In 2005, Nesterov returned to this earlier algorithm and showed how a nonsmooth convex optimization problem could be approximated by a smooth convex optimization problem with Lipschitz continuous gradient. Nesterov's smoothed problem had $L=O(1/\sqrt{\epsilon})$, so the accelerated version of gradient descent on the smoothed problem took $O(1/\epsilon)$ iterations. Since 2005 there has been an explosion of interest in methods for various convex optimization problems that use this idea of accelerated gradient descent on a smoothed version of a nonsmooth convex optimization problem.

This approach has been particularly successful in the field of compressive sensing. Here the goal is to find a sparse (few nonzero entries) solution to an underdetermined linear system of equations $Ax=b$. Minimizing the number of nonzero entries in the solution is actually an NP-Hard combinatorial optimization problem.

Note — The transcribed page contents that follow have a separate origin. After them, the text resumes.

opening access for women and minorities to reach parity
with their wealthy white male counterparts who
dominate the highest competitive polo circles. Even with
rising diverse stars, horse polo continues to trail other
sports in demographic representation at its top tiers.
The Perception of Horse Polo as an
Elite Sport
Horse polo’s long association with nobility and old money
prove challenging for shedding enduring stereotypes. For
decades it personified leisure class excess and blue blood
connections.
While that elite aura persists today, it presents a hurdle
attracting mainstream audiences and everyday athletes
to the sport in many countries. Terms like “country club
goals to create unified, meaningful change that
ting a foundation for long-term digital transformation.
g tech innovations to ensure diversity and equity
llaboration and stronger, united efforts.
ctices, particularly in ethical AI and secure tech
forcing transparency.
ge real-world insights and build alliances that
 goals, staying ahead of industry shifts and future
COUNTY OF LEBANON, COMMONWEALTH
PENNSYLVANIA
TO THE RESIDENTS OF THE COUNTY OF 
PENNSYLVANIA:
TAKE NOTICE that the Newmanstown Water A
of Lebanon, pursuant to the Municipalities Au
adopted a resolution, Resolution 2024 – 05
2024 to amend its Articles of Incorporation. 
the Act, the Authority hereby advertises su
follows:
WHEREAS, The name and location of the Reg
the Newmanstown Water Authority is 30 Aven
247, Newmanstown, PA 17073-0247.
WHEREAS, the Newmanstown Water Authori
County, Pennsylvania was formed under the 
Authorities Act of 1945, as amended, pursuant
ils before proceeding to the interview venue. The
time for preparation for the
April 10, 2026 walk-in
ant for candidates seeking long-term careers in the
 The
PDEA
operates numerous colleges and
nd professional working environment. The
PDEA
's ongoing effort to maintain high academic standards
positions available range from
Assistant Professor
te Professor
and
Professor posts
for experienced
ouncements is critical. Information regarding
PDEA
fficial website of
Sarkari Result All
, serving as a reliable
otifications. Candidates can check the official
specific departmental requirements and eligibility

However, it turns out (and this is another story worthy of its own blog posting) that this can be done very effectively in practice by solving a basis pursuit denoising problem .

\(
\min \| x \|_{1}
\)
subject to
\(
\| Ax - b \|_{2} \leq \sigma .
\)

Although these problems can be solved in the Convex Optimization 1.0 paradigm by a general purpose SDP solver, in practice, specialized first order methods are vastly more efficient. Stephen Becker has produced a very useful collection of resources on software for BPDN and related problems.

Now we have the beginings of a new paradigm that I'll refer to as Convex Optimization 2.0. Use an accelerated first order method with smoothing to solve your convex optimization problem.

So far, most of the work on first order methods has been specialized to particular problems. An interesting recent development is the release of Templates for First Order Conic Solvers (TFOCS) by Stephen Becker, Emmanuel J. Candès and Michael Grant. TFOCS deals with these problems by formulating them in conic form (using for example SOCP constraints), dualizing, and then applying a first order method to the dual problem.

Although first order methods have worked out very well in many applications, we haven't yet seen these methods develop to the point that a general purpose first order method for LP, SOCP, and SDP can take the place of a primal-dual interior point method for general problems. The semidefinite programming case seems to be particularly hard. However, I'm hopeful that we may soon see a resurgence in interest in convex optimization as first order methods become more broadly applicable.